(EXTRACTED MATERIAL)

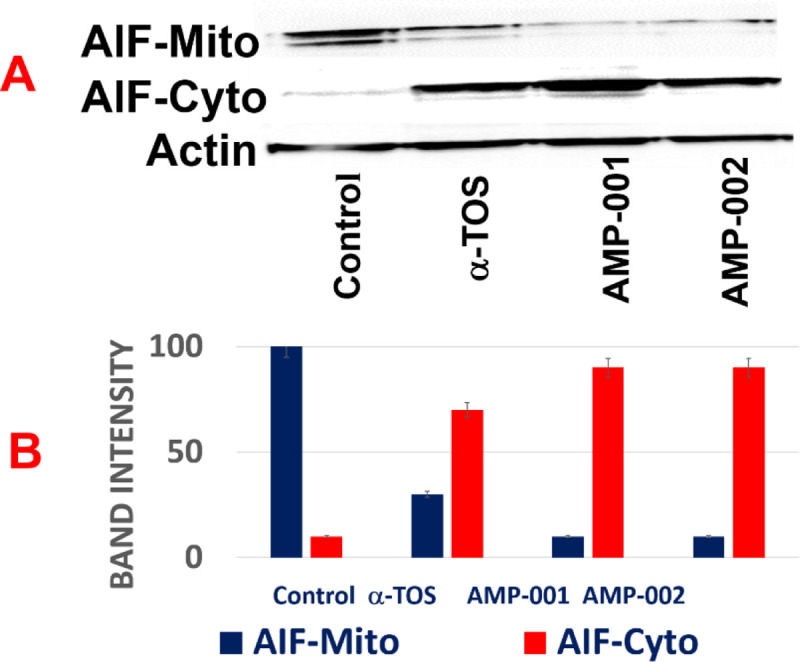
“Treatment with AMP-001/002 causes release of mitochondrial AIF-1 (Mito) into the cytoplasm (Cyto)”.TNBC MDA-MB-231 cells were treated with AMP-001/002 (30 μM), or positive control α-TOS (60 μM) and protein levels of AIF-1 were assessed in mitochondrial and cytoplasmic cellular fractions with Actin as a reference control (A). AIF-1 levels are quantified in bar graph (B), N = 5, p < 0.006.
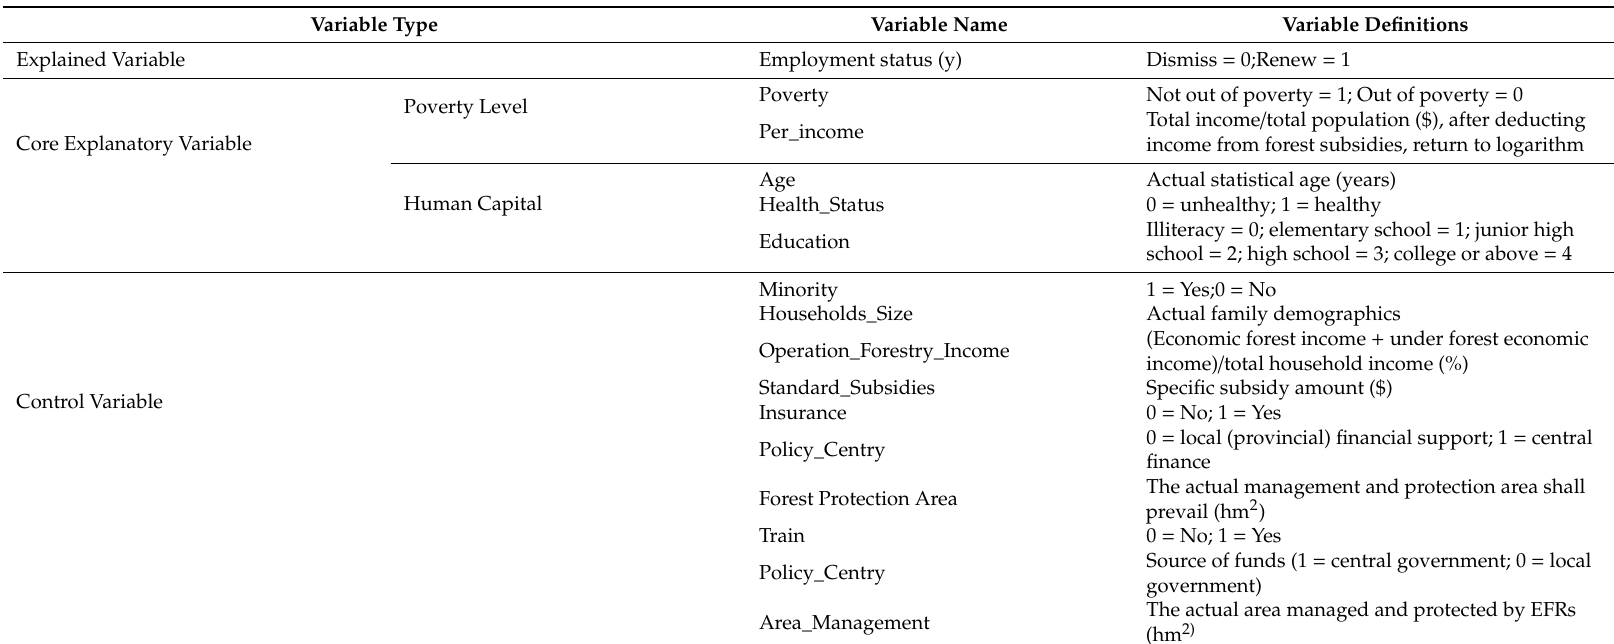
Table 4. Variable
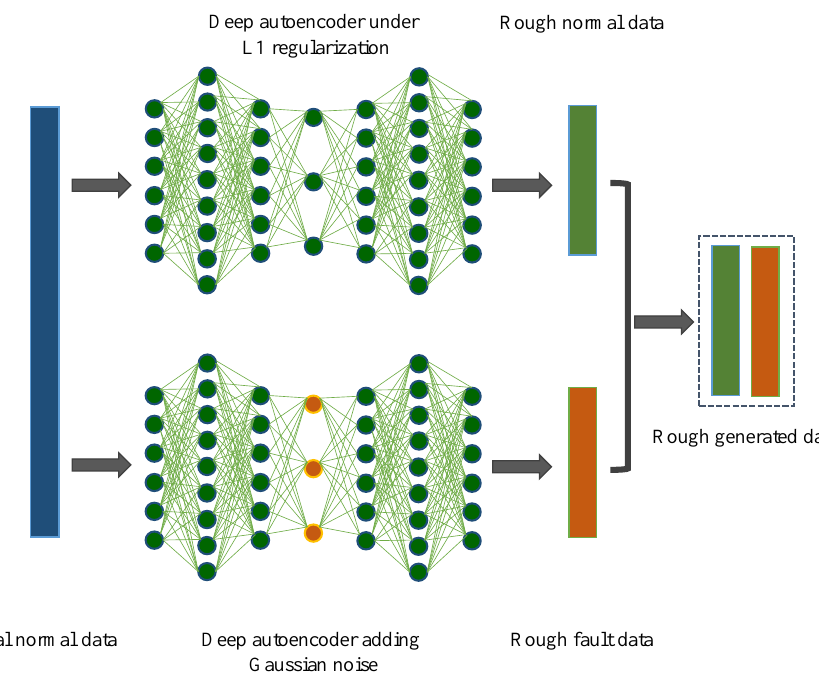
Figure 6. The process of generating rough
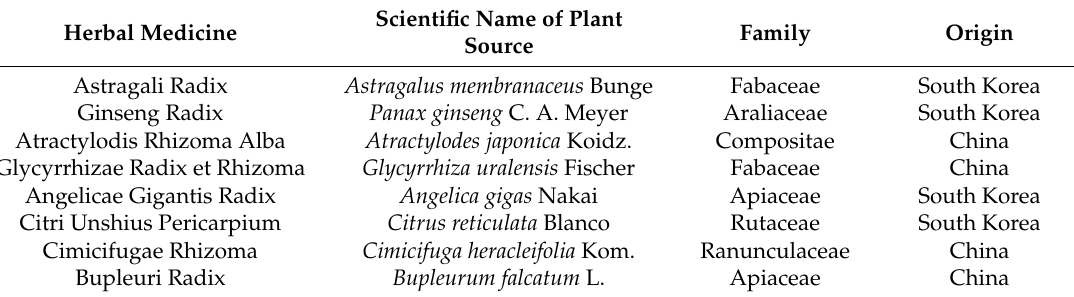
Table 3. Composition of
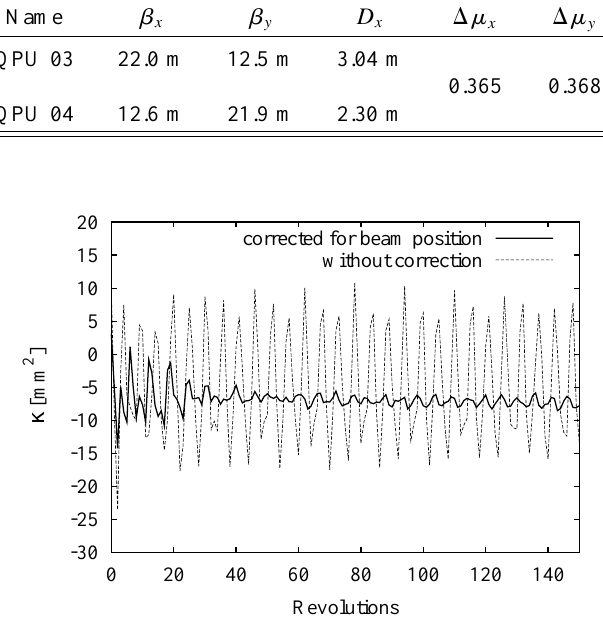
FIG. 2. Quadrupole moment k measured with a PS pickup im- mediately after injection, with and without correction for beam position. The initial beam-size oscillation is clearly visible in the corrected signal. Note the fast decoherence of beam-size oscillations, due to direct space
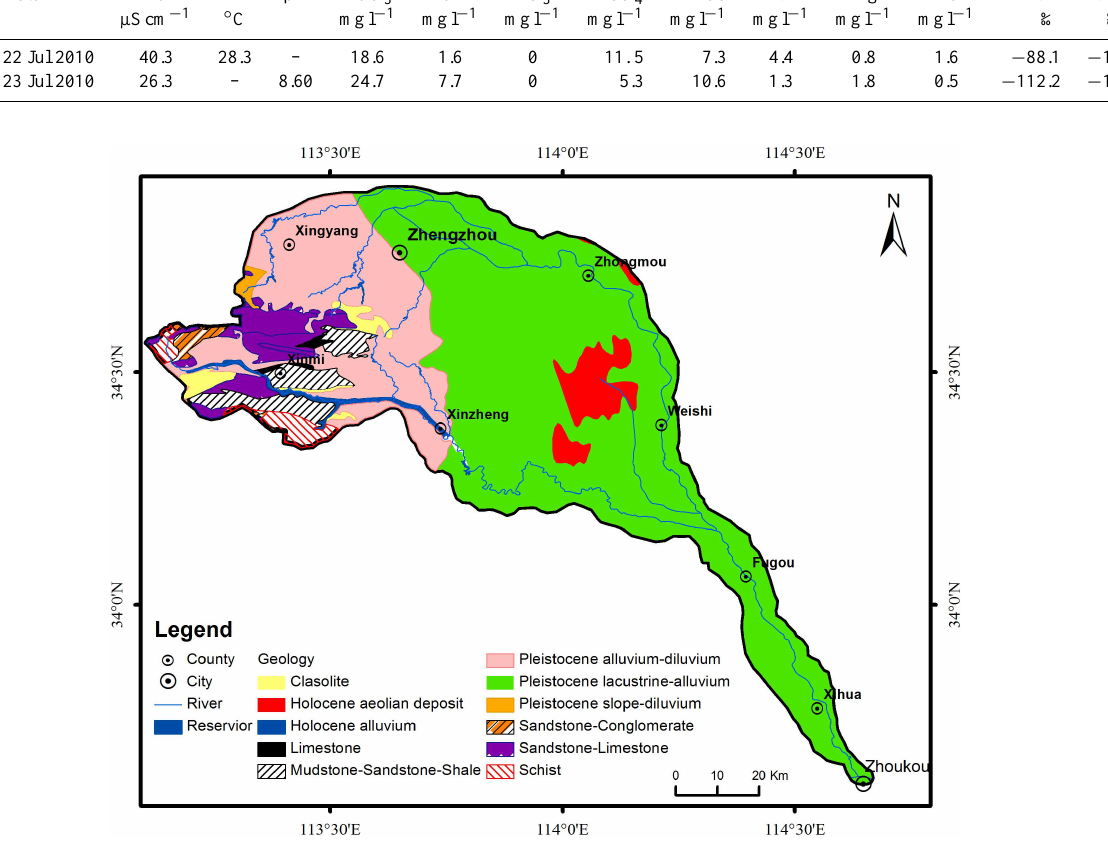
Fig. 3. Major geological formation of the study area (data source:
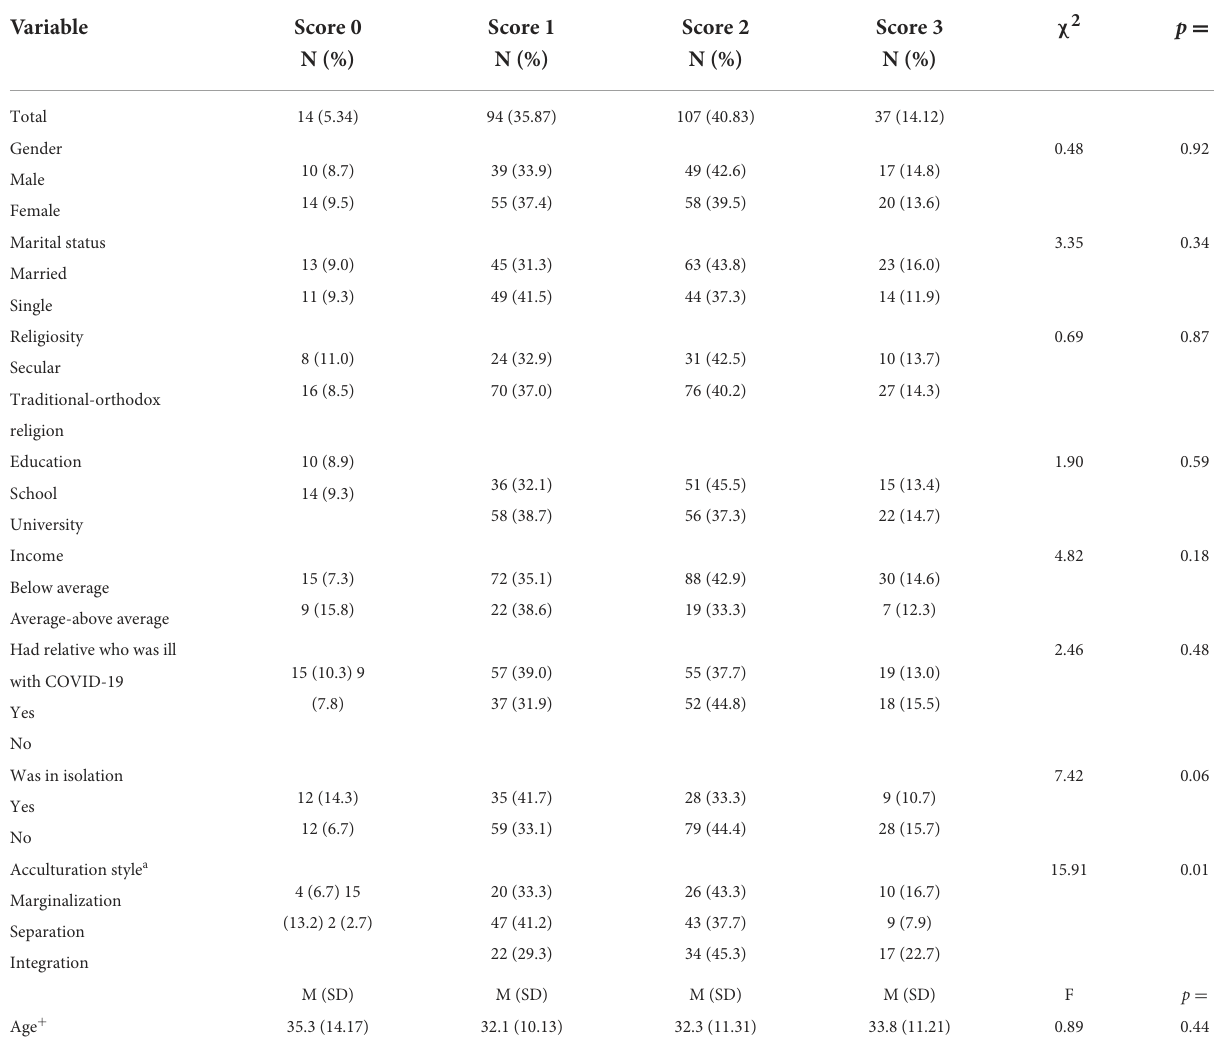
TABLE 2 Sample characteristics by syndemics score ( n =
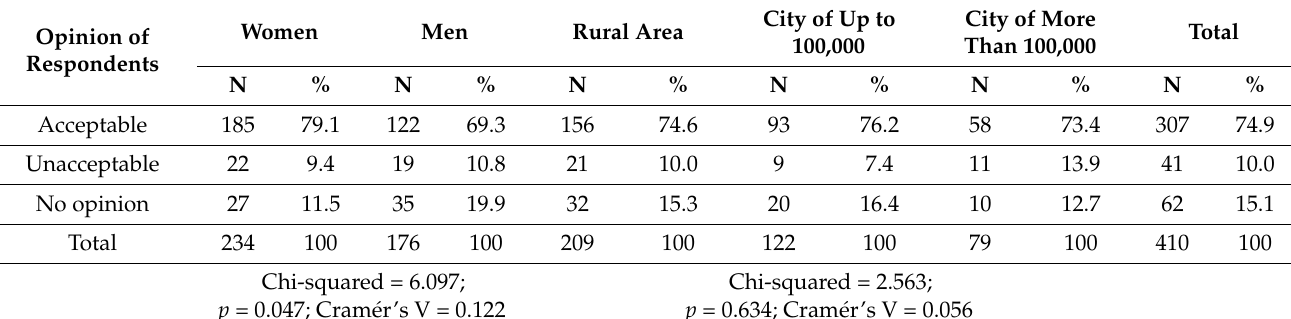
Table 4. Opinions on the use of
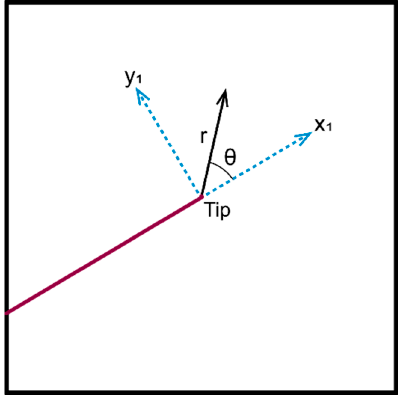
Figure 2. Polar coordinate of a fracture tip .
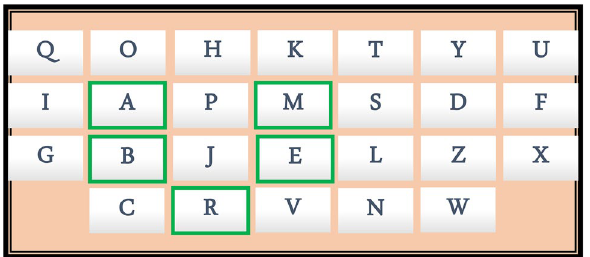
Figure 8. Keypad lock for accessing the secret password generated by sequential chemical inputs of AcO − and F − resulting absorption signals at 348 nm and 401 nm respectively.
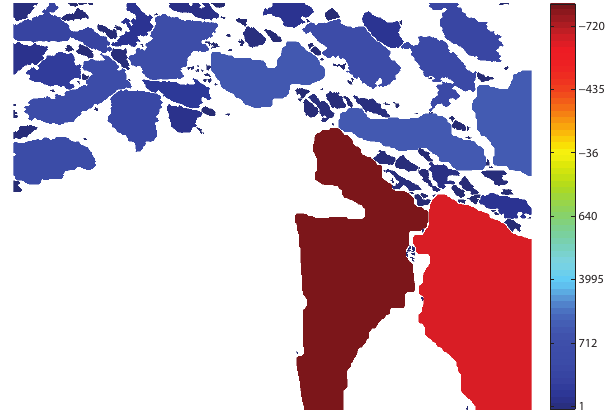
Figure 14: Identified ice floe distribution of Figure 13.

(End EXTRACTED MATERIAL)

• _EXERCISE BRIEF_:
Copy the lines above between the one holding "Figure 6. The process of generating rough" and the one holding "Figure 2. Polar", inclusive. Drop the pictures.

• _ANSWER SPACE_:
Figure 6. The process of generating rough
Table 3. Composition of
FIG. 2. Quadrupole moment k measured with a PS pickup im- mediately after injection, with and without correction for beam position. The initial beam-size oscillation is clearly visible in the corrected signal. Note the fast decoherence of beam-size oscillations, due to direct space
Fig. 3. Major geological formation of the study area (data source:
TABLE 2 Sample characteristics by syndemics score ( n =
Table 4. Opinions on the use of
Figure 2. Polar coordinate of a fracture tip .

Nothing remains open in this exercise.